Robinson: Democrats Are On The Wrong Side Of Medical Malpractice Reform

By SHERRY ROBINSON
All She Wrote

The State Ethics Commission tore the mask off New Mexico Safety Over Profit and revealed – ta da! – trial lawyers.

After arguing that they didn’t have to register as lobbyists or reveal funding sources, NMSOP had a change of heart after reading the commission’s 73-page lawsuit. They settled by paying a $5,000 fine (the maximum allowed), registering with the state, and releasing their full list of donors, along with expenditures.

We learn that in recent years about 50 trial lawyers and/or their firms dug into deep pockets and found nearly $1.3 million to fight reforms of the state’s medical malpractice law and related measures. Three-quarters of donors are board members or past presidents of the Trial Lawyers Association. Many have waged the big-dollar lawsuits against healthcare providers that appear in the news. Four were outside the state, including showboat Iowa lawyer Nicholas Rowley, who ponied up $425,000. The Trial Lawyers Association was good for $245,000.

So much for the charade that NMSOP was just a group of regular folks. Now they want us to know who they are. In a recent newspaper ad, NMSOP said in red boldface: “We don’t hide our donors. We celebrate them.”

This is the group that crushed reform of the state’s medical malpractice law in the last legislative session. This law, delivered in 2021 by a former Trial Lawyers Association president and a compliant Legislature, has painted a target on the state’s doctors and caused malpractice insurance premiums and litigation to spike. New Mexico is the only state losing doctors.

This year, to fight medical malpractice reforms advanced by the nonprofit Think New Mexico, NMSOP advertised in newspapers and social media and attacked Think New Mexico in op eds. The Trial Lawyers Association in 2024 showered Democrats with $556,354 in campaign contributions.

According to followthemoney.org, the Trial Lawyers Association gave $15,200 to Sen. Peter Wirth, $20,700 to Sen. Linda Lopez, $10,700 to Sen. Joe Cervantes, $10,000 to Sen. Katy Duhigg, and $8,000 to Sen. Cindy Nava.

Here’s what they got.

The two key bills were SB 176, which protected injured patients but capped attorney payouts, and HB 243, which allowed New Mexico to join the Interstate Medical Licensure Compact, an agreement among states to recognize each others’ professional licenses. It’s the easiest way to increase doctors, said sponsors. Companion bills would have done the same for other healthcare professions.

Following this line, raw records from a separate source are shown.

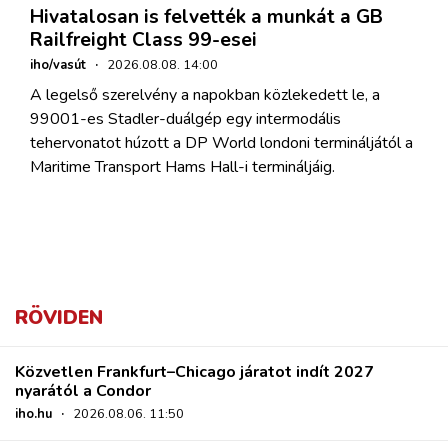
Hivatalosan is felvették a munkát a GB
Railfreight Class 99-esei
iho/vasút
·
2026.08.08. 14:00
A legelső szerelvény a napokban közlekedett le, a
99001-es Stadler-duálgép egy intermodális
tehervonatot húzott a DP World londoni termináljától a
Maritime Transport Hams Hall-i termináljáig.
RÖVIDEN
Közvetlen Frankfurt–Chicago járatot indít 2027
nyarától a Condor
iho.hu
·
2026.08.06. 11:50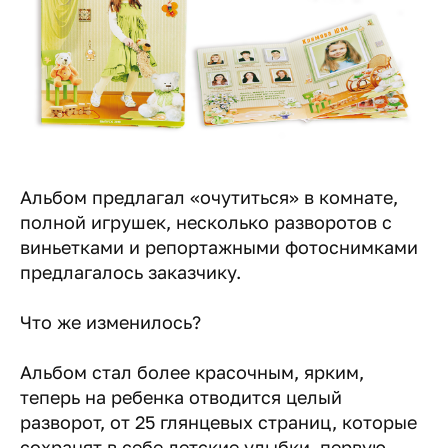
Альбом предлагал «очутиться» в комнате,
полной игрушек, несколько разворотов с
виньетками и репортажными фотоснимками
предлагалось заказчику.
Что же изменилось?
Альбом стал более красочным, ярким,
теперь на ребенка отводится целый
разворот, от 25 глянцевых страниц, которые
сохранят в себе детские улыбки, первую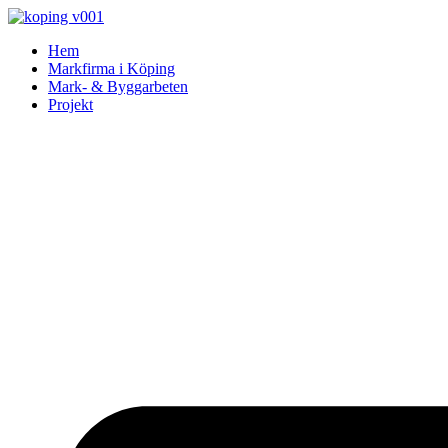
Skip
to
Hem
content
Markfirma i Köping
Mark- & Byggarbeten
Projekt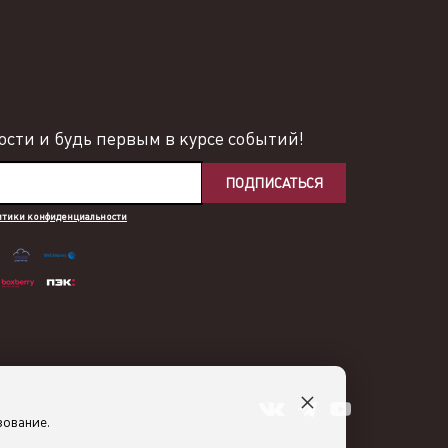
сти и будь первым в курсе событий!
ПОДПИСАТЬСЯ
итики конфиденциальности
×
зование.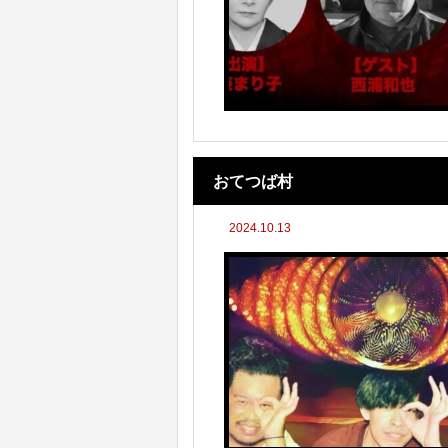
おてつば村
2024.10.13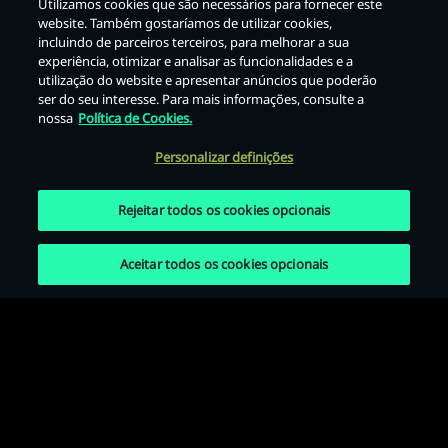
Utilizamos cookies que são necessários para fornecer este
website. Também gostaríamos de utilizar cookies,
incluindo de parceiros terceiros, para melhorar a sua
Voltar
experiência, otimizar e analisar as funcionalidades e a
utilização do website e apresentar anúncios que poderão
ser do seu interesse. Para mais informações, consulte a
nossa
Política de Cookies.
Personalizar definições
Rejeitar todos os cookies opcionais
Aceitar todos os cookies opcionais
Termos de Uso
Política de privacidade
Política de Cookies
Avisos Legais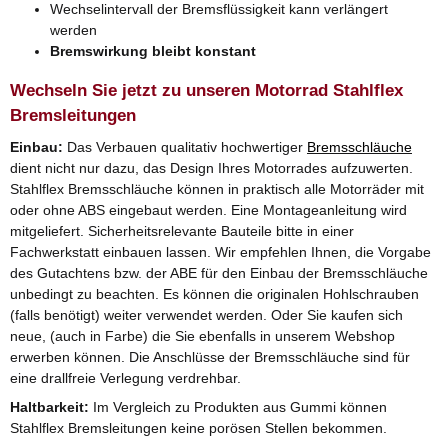
Wechselintervall der Bremsflüssigkeit kann verlängert
werden
Bremswirkung bleibt konstant
Wechseln Sie jetzt zu unseren Motorrad Stahlflex
Bremsleitungen
Einbau:
Das Verbauen qualitativ hochwertiger
Bremsschläuche
dient nicht nur dazu, das Design Ihres Motorrades aufzuwerten.
Stahlflex Bremsschläuche können in praktisch alle Motorräder mit
oder ohne ABS eingebaut werden. Eine Montageanleitung wird
mitgeliefert. Sicherheitsrelevante Bauteile bitte in einer
Fachwerkstatt einbauen lassen. Wir empfehlen Ihnen, die Vorgabe
des Gutachtens bzw. der ABE für den Einbau der Bremsschläuche
unbedingt zu beachten. Es können die originalen Hohlschrauben
(falls benötigt) weiter verwendet werden. Oder Sie kaufen sich
neue, (auch in Farbe) die Sie ebenfalls in unserem Webshop
erwerben können. Die Anschlüsse der Bremsschläuche sind für
eine drallfreie Verlegung verdrehbar.
Haltbarkeit:
Im Vergleich zu Produkten aus Gummi können
Stahlflex Bremsleitungen keine porösen Stellen bekommen.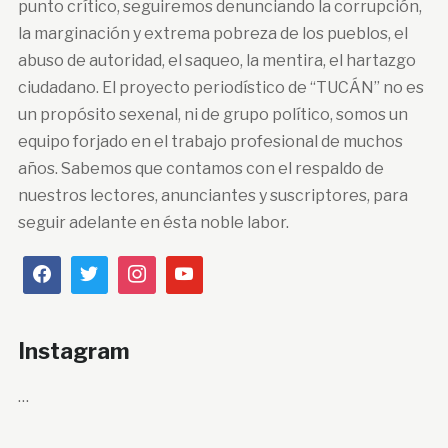
punto crítico, seguiremos denunciando la corrupción,
la marginación y extrema pobreza de los pueblos, el
abuso de autoridad, el saqueo, la mentira, el hartazgo
ciudadano. El proyecto periodístico de “TUCÁN” no es
un propósito sexenal, ni de grupo político, somos un
equipo forjado en el trabajo profesional de muchos
años. Sabemos que contamos con el respaldo de
nuestros lectores, anunciantes y suscriptores, para
seguir adelante en ésta noble labor.
Instagram
…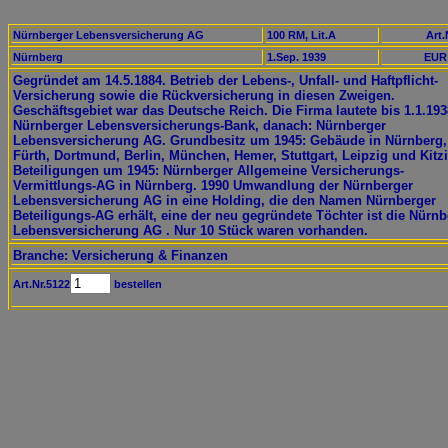
Nürnberger Lebensversicherung AG
100 RM, Lit.A
Art.
Nürnberg
1.Sep. 1939
EUR 
Gegründet am 14.5.1884. Betrieb der Lebens-, Unfall- und Haftpflicht-
Versicherung sowie die Rückversicherung in diesen Zweigen.
Geschäftsgebiet war das Deutsche Reich. Die Firma lautete bis 1.1.193
Nürnberger Lebensversicherungs-Bank, danach: Nürnberger
Lebensversicherung AG. Grundbesitz um 1945: Gebäude in Nürnberg,
Fürth, Dortmund, Berlin, München, Hemer, Stuttgart, Leipzig und Kitz
Beteiligungen um 1945: Nürnberger Allgemeine Versicherungs-
Vermittlungs-AG in Nürnberg. 1990 Umwandlung der Nürnberger
Lebensversicherung AG in eine Holding, die den Namen Nürnberger
Beteiligungs-AG erhält, eine der neu gegründete Töchter ist die Nürnb
Lebensversicherung AG . Nur 10 Stück waren vorhanden.
Branche: Versicherung & Finanzen
Art.Nr.5122
bestellen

Senate Majority Leader Peter Wirth, a lawyer, assigned SB 176 to three committees to slow it down. He defended the 2021 measure to the Albuquerque Journal and repeated NMSOP talking points about harming patients and holding insurance companies responsible.

Sen. Linda Lopez held SB 176 in her Health and Public Affairs Committee for 40 days of the session’s 60 days. Her biggest campaign donor in 2024 was the Trial Lawyers Association; with contributions from individual lawyers and law firms the amount doubles.

SB 176 died there on a 5-4 vote, with Democrats voting against. Donations to the five cost the trial lawyers less than $300,000.

Senate Judiciary Chairman Joe Cervantes sat on the compact bill, HB 243, more than a week after it passed the House unanimously. In committee he disparaged the medical compacts as a “creative way to make a buck.” He and Sen. Katy Duhigg made dozens of amendments until the bill was unacceptable to the interstate compact commission. The other compact bills also died. Trial lawyers don’t like the compacts because they wouldn’t be able to sue the interstate compact commissions that oversee the compacts. Why would they sue the commissions? Who knows?

Cervantes and Duhigg are both lawyers. Their law firms sue doctors. Does anybody think they might have a conflict of interest?

Now look at Rep. Mariana Anaya, who is holding a town hall on medical malpractice reform and doctor shortages. NMSOP’s newly released expenditures show that it paid Anaya’s consulting company $10,000 last October, after she had won her Democratic primary. With no opposition, she was effectively an incoming legislator. This is on top of the trial lawyers’ campaign donation of $6,000.

NMSOP has tossed us enough red herrings to start a seafood café: Greedy corporate- owned hospitals, greedy insurance companies, imagined limits on patients’ right to sue, and hospital horror stories.

Yes, providers make mistakes. Yes, some should find another profession. We feel for the victims and want to assure their care, but who is served by a $40 million verdict that either bankrupts the organization or cripples its ability to serve?

Our healthcare shortage is becoming a major issue. New Mexico Democrats are on the wrong side of this debate.